- [Action item]: How many lines in this data contain the string "linecap"? Reply with the number only.

- [Supplied material]:
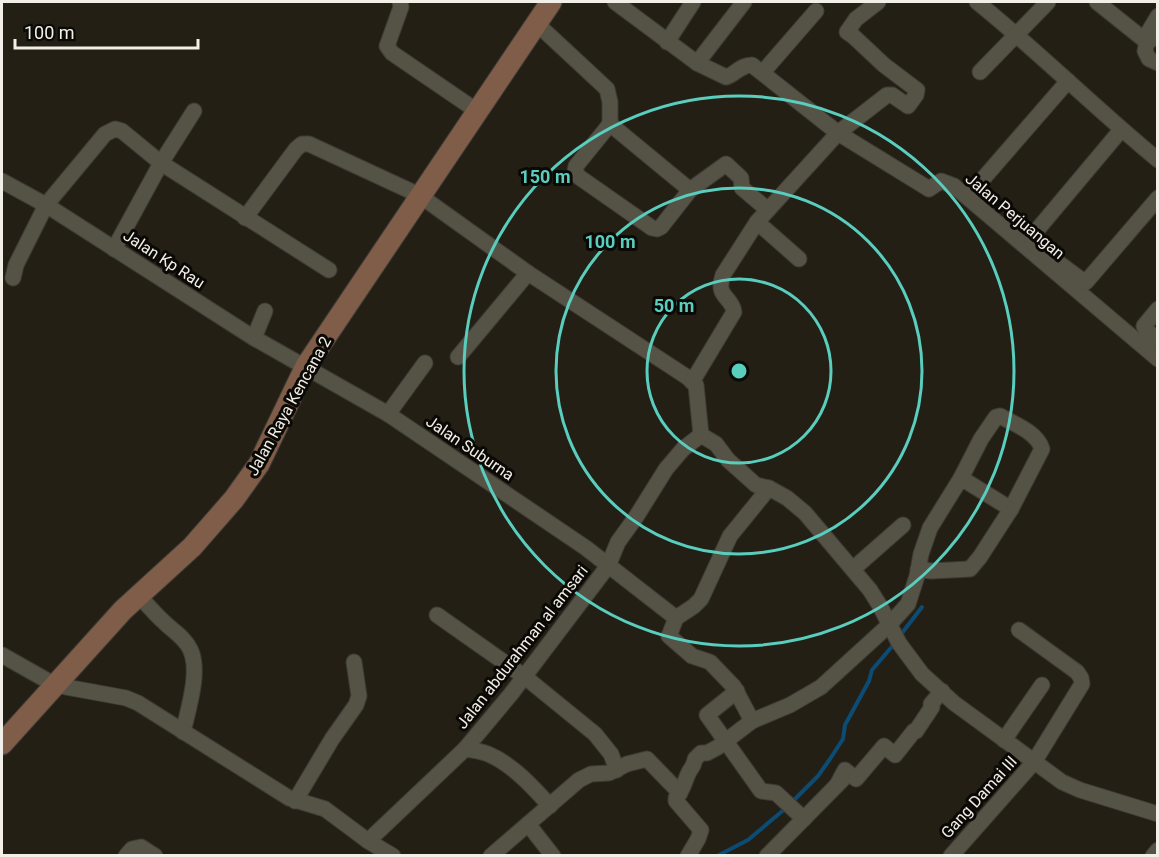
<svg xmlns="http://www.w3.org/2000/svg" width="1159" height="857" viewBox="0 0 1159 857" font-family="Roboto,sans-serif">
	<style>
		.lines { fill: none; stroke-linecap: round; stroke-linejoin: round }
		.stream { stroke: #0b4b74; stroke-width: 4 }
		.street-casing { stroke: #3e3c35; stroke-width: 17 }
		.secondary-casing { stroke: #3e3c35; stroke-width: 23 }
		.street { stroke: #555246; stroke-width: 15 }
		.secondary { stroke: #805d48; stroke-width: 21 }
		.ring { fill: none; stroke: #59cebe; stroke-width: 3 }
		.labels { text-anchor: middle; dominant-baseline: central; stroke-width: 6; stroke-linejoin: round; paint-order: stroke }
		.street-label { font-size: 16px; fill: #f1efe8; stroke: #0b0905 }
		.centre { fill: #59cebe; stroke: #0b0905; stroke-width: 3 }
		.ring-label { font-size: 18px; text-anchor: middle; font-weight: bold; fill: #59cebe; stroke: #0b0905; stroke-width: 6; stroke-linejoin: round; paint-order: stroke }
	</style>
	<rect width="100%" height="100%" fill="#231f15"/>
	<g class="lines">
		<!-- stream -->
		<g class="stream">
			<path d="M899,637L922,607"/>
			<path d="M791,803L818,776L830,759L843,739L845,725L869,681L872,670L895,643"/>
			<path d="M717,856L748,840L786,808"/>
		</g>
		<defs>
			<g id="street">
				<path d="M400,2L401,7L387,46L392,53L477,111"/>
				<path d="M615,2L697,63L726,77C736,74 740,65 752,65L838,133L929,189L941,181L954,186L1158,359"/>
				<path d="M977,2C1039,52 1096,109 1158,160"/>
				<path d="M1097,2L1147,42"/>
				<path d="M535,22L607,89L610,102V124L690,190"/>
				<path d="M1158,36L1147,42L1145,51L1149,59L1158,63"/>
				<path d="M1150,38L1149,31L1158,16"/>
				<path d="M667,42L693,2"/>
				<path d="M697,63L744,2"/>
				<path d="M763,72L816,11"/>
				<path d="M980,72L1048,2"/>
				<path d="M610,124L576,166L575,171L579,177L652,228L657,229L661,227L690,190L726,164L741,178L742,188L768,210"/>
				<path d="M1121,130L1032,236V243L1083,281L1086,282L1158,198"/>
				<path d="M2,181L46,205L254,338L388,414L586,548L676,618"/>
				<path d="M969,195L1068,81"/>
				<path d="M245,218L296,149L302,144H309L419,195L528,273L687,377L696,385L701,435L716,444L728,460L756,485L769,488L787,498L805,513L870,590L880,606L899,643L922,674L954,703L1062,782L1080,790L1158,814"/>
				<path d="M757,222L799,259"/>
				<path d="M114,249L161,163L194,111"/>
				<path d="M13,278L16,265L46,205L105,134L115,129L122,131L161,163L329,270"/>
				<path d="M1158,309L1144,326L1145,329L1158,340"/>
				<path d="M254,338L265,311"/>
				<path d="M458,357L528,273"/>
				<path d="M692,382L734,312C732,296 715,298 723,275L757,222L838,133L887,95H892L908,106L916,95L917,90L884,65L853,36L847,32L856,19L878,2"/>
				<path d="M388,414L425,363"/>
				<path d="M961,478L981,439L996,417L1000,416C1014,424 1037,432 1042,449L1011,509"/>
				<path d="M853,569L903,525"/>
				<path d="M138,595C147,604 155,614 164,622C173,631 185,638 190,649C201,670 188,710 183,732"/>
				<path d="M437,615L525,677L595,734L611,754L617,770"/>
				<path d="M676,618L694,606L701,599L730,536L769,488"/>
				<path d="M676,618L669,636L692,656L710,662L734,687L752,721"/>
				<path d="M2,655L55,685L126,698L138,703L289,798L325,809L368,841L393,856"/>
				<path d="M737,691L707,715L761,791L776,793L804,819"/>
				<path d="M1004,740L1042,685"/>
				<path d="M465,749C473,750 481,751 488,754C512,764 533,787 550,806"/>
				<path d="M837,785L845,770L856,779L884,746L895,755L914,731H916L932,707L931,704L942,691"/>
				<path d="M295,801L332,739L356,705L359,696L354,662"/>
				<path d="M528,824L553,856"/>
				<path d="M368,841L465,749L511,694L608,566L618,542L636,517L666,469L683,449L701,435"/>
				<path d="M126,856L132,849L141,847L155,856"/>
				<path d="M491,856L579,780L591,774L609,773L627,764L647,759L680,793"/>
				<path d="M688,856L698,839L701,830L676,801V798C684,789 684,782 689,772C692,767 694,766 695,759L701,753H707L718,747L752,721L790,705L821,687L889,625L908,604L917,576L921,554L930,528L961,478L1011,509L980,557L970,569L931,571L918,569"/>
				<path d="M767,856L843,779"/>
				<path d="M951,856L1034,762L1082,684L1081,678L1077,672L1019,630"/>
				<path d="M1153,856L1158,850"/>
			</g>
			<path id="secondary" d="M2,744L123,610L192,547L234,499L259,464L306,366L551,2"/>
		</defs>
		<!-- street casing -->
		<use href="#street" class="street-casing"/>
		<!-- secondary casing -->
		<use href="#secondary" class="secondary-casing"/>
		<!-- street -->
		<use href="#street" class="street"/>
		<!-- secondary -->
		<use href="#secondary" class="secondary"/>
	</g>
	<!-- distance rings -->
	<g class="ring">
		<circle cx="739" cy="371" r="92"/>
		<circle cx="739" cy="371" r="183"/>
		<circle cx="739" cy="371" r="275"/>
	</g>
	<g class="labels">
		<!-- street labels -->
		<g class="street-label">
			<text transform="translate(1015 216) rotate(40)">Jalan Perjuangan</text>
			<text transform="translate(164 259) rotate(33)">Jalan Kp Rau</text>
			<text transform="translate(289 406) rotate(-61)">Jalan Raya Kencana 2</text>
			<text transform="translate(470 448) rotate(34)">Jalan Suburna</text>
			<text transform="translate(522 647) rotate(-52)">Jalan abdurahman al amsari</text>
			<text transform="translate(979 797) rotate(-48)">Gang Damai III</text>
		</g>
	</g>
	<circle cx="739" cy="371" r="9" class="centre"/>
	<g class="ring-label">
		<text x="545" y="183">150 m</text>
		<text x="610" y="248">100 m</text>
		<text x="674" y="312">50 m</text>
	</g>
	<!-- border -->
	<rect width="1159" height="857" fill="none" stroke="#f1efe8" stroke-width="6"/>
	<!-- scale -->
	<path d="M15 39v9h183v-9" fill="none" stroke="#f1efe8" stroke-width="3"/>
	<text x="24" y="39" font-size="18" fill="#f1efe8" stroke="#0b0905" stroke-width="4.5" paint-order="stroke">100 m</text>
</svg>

...

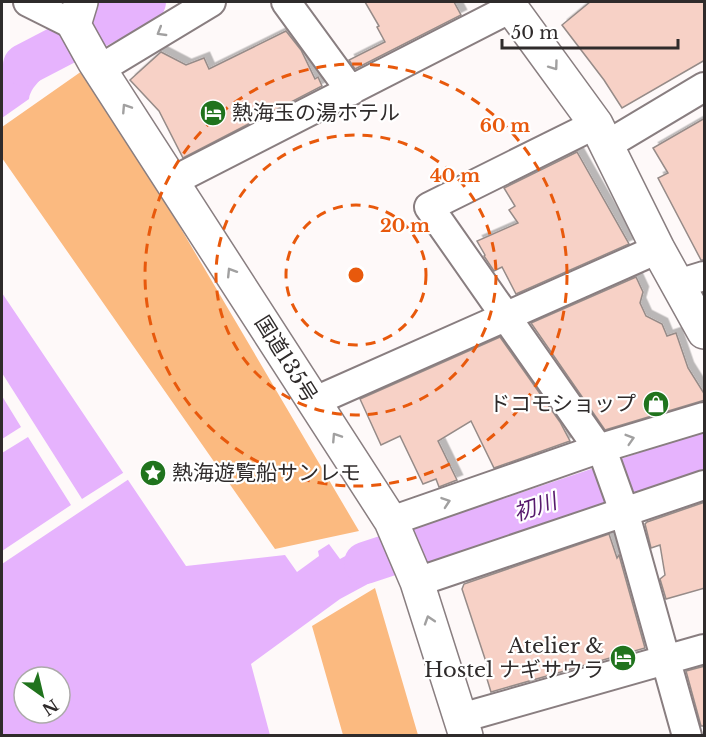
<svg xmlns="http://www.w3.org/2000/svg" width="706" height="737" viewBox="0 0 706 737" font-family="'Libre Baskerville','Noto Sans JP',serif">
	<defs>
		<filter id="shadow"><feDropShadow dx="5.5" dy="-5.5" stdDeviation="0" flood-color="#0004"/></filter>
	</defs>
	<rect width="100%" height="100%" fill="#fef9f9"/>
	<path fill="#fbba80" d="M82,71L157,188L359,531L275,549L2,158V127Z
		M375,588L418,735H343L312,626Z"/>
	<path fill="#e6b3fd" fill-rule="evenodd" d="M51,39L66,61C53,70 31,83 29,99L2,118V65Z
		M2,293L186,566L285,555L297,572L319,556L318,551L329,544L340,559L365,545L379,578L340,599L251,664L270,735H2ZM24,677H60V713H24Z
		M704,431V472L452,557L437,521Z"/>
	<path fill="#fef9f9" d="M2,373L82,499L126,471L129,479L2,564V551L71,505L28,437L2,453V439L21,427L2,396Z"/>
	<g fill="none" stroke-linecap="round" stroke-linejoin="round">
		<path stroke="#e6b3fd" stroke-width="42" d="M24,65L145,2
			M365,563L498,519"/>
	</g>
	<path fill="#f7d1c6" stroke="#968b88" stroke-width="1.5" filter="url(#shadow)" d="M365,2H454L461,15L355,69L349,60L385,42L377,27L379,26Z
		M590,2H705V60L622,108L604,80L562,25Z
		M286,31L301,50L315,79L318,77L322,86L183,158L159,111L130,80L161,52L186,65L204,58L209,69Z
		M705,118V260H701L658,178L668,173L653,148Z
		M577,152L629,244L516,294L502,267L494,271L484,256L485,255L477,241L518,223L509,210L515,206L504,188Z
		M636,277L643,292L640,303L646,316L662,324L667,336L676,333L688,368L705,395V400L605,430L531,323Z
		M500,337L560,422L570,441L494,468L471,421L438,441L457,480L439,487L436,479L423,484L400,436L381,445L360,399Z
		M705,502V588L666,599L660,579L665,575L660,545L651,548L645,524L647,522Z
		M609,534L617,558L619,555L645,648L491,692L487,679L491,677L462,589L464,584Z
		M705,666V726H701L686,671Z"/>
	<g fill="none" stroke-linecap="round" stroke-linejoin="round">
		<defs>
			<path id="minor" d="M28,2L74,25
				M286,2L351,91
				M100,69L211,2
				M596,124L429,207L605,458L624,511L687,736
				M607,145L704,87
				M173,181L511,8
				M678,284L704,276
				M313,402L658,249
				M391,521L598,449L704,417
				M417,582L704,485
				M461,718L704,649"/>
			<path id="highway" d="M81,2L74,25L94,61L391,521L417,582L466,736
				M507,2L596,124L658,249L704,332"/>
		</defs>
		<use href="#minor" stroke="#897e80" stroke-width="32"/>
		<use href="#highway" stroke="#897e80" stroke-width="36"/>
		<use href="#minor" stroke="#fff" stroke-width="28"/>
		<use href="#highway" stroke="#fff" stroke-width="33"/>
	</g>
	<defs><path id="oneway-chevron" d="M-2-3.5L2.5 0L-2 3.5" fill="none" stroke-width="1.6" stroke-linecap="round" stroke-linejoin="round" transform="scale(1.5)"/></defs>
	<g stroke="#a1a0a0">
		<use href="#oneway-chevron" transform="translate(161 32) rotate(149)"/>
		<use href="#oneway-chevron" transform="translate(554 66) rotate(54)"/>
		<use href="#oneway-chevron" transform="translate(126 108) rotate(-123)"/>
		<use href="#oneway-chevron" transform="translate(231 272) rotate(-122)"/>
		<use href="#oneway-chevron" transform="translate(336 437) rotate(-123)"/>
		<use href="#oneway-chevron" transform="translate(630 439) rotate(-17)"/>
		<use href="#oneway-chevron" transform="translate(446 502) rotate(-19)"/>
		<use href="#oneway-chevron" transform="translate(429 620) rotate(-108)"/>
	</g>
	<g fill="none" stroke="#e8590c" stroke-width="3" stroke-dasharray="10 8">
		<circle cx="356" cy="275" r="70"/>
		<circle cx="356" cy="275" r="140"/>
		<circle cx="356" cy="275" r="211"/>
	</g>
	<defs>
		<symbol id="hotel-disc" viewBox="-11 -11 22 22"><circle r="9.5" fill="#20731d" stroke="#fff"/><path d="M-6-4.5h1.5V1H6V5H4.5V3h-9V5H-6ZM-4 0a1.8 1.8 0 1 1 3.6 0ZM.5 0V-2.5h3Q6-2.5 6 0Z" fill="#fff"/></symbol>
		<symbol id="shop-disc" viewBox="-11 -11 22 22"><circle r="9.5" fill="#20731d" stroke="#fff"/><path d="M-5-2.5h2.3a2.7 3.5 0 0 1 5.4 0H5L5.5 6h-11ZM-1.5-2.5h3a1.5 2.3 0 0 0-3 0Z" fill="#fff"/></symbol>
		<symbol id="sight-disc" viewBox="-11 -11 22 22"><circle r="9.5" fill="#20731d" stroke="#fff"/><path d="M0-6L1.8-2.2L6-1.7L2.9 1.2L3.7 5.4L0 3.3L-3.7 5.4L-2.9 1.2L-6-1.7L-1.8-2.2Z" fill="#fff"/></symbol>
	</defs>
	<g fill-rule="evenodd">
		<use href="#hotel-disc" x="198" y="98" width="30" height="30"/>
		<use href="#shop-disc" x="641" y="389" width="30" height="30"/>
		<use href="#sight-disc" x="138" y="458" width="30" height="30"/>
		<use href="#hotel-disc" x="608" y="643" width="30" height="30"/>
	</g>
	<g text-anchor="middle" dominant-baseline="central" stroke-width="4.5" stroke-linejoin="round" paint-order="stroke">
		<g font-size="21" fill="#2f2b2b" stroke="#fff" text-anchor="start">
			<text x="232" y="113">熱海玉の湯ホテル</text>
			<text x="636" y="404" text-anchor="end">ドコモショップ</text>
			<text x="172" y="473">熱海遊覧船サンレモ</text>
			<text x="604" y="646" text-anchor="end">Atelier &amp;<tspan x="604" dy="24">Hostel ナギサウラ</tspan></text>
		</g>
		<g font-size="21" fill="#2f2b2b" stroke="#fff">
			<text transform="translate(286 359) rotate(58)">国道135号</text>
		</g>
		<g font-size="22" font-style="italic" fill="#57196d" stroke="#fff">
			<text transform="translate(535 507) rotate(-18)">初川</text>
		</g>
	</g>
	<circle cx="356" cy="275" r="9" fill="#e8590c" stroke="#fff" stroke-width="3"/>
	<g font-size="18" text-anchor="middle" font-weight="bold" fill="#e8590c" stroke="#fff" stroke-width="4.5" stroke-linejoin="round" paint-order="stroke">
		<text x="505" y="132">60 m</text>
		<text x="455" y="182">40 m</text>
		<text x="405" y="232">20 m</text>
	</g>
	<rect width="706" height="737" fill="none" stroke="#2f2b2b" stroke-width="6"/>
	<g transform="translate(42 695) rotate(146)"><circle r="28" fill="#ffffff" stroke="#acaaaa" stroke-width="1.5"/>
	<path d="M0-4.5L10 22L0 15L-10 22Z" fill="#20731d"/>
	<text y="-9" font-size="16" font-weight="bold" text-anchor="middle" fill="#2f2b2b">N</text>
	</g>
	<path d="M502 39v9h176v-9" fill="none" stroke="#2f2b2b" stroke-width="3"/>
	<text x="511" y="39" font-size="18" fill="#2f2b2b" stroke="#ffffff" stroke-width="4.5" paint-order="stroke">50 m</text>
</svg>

- [Result of the task]: 4